Saved data entries –

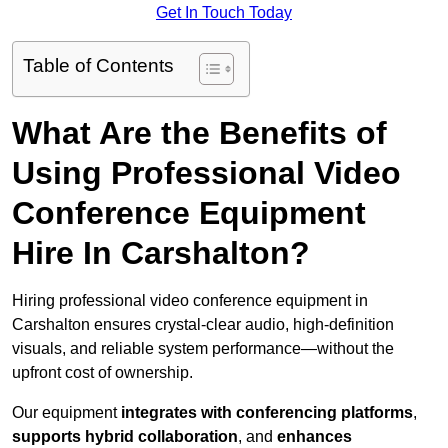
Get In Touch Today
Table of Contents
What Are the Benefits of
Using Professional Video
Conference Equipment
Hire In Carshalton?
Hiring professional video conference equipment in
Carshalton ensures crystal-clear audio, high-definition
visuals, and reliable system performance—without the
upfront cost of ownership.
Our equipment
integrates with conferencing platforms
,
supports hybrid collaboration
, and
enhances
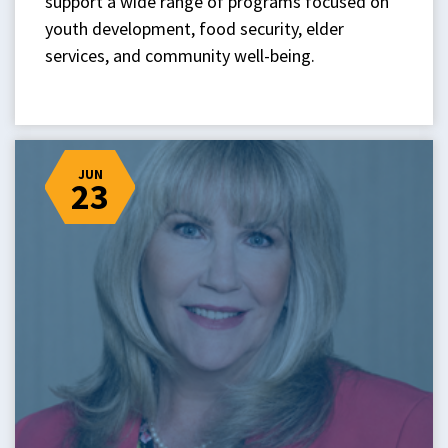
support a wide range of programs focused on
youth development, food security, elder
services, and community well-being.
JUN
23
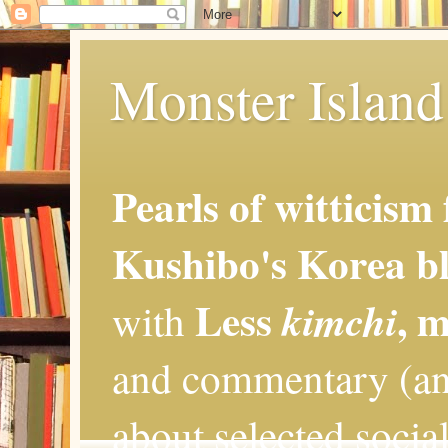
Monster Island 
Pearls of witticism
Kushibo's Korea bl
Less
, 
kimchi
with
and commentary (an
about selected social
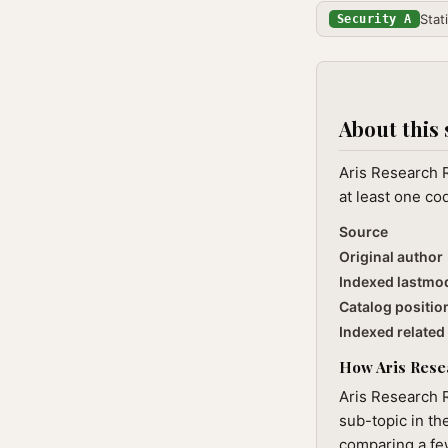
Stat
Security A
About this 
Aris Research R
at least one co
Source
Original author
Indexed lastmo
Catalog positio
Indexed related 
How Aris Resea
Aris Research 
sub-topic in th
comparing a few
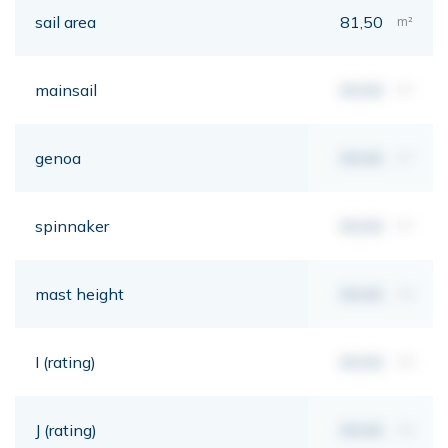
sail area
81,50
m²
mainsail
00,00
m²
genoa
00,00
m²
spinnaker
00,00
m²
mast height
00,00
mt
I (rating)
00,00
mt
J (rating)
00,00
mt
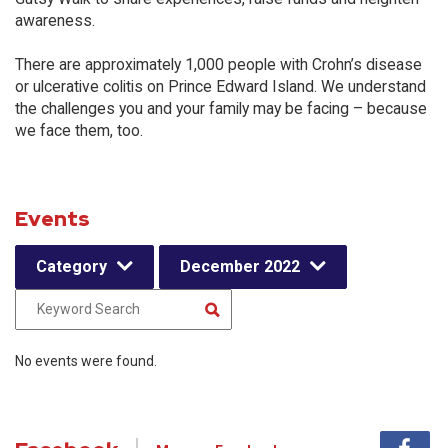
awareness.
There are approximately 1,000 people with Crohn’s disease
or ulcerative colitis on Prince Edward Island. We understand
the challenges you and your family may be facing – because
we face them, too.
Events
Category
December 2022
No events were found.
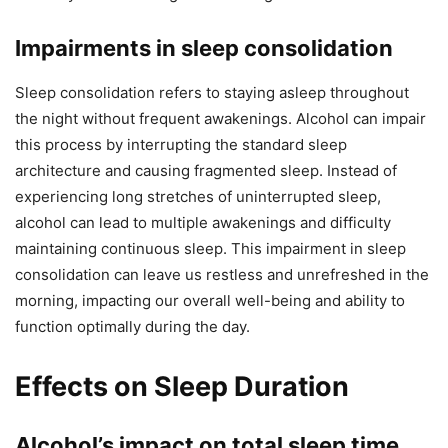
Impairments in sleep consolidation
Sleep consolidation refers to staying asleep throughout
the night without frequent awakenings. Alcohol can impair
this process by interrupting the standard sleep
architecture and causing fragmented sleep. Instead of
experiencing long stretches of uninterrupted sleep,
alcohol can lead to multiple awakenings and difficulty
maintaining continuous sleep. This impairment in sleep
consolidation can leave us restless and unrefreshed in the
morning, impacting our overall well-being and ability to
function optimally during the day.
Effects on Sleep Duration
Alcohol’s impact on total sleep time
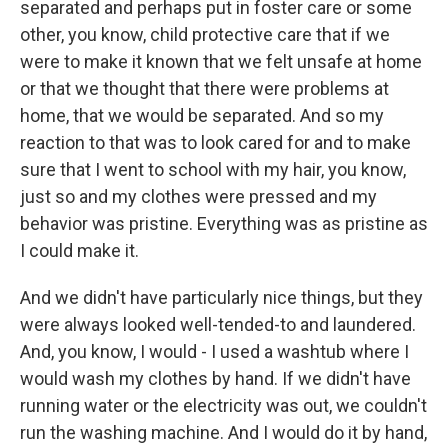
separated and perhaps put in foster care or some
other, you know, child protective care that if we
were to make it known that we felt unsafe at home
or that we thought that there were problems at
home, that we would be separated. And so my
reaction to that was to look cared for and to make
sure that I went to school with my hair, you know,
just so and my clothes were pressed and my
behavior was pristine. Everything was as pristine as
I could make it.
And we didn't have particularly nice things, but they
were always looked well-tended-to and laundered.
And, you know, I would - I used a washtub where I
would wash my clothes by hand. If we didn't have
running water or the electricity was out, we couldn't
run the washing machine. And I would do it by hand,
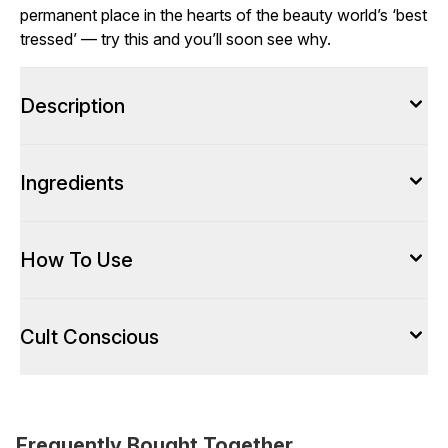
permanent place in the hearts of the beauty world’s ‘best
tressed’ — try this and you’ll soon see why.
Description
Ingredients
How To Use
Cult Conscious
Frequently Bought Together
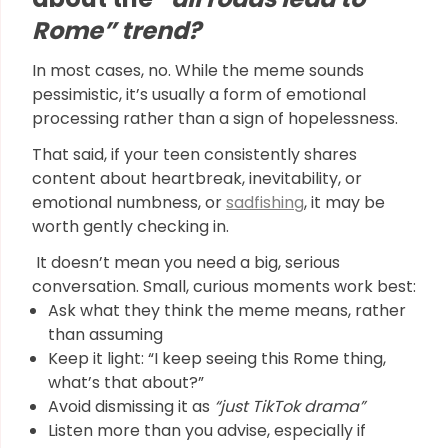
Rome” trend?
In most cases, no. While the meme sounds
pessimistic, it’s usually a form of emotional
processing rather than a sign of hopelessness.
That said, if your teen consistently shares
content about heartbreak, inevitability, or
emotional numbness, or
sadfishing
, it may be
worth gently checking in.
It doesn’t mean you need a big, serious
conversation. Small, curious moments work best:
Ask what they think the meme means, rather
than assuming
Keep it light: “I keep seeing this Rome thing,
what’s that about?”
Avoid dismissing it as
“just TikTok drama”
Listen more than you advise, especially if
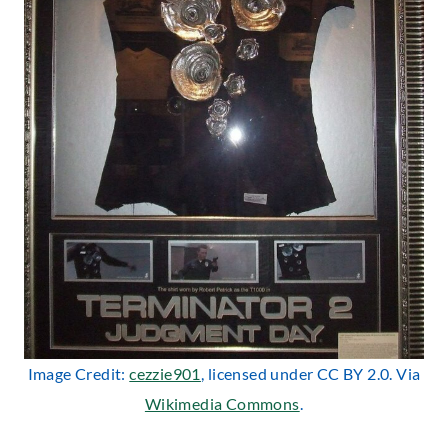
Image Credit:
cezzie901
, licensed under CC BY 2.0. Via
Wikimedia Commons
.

TASK DIRECTIONS –
Collect every line in the records that contains the string "home", matching case exactly.

PROBLEM SOLUTION –
were to make it known that we felt unsafe at home
home, that we would be separated. And so my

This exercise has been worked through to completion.